Vivaldi CEO and Founder Erich Joachimstaler took an opportunity to outline key differences between the markets, both existing and emerging, in the western world and in the eastern world, specifically Asia. A considerable number of companies have shifted their attention to Asia with plans to capitalize on the rise of their middle class. The issue with this approach is that there are remarkable differences between the markets in the west and those in Asia, especially as it relates to the rising middle class.

Traditional western marketing strategies have little to no weight in Asia, as the middle class is growing far more rapidly than it ever has in the west, and with little to no brand loyalty. The level of competition in these markets is incredibly fierce because of the lack of established brands in pre-existing years and markets. This emerging middle class has two general reference points, the rising lower-tier rising up and the upper-tier that is purchasing down. Contributing to the complexity are the various companies entering in the middle of the markets, being chased by smaller companies, offering products that are “good-enough” as well as from more intricate products from larger companies.

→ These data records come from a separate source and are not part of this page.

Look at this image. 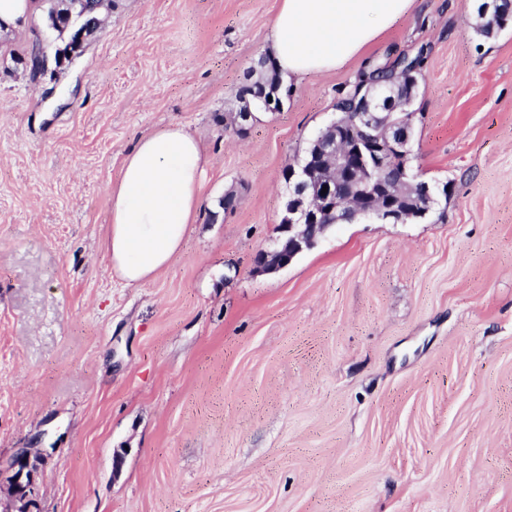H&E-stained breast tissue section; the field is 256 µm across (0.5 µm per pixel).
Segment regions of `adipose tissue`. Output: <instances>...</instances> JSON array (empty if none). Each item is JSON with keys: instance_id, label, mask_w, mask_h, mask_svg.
I'll return each mask as SVG.
<instances>
[{"instance_id": "adipose-tissue-1", "label": "adipose tissue", "mask_w": 512, "mask_h": 512, "mask_svg": "<svg viewBox=\"0 0 512 512\" xmlns=\"http://www.w3.org/2000/svg\"><path fill=\"white\" fill-rule=\"evenodd\" d=\"M419 0H281L269 54L285 78L335 70L402 22ZM206 159L186 129L170 127L139 140L127 155L105 248L130 285L149 281L180 253L195 223Z\"/></svg>"}]
</instances>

“There are significant differences…between the West and the East when it comes to realizing the potential opportunities afforded by the rising emerging markets middle class.”

Consumers are becoming more informed and demanding quality. Companies are finding it difficult to enter the market without brand equity and are being limited to two choices; entering at the bottom of the market and competing based on lower price-points or they can position themselves at the higher end of the market by trying to appeal to customer wants and desires, which requires a strong brand. In order to select and execute the right approach in Asian markets, companies need to understand both local and cultural context and find a way to properly insert their brand and their product within the framework of that context.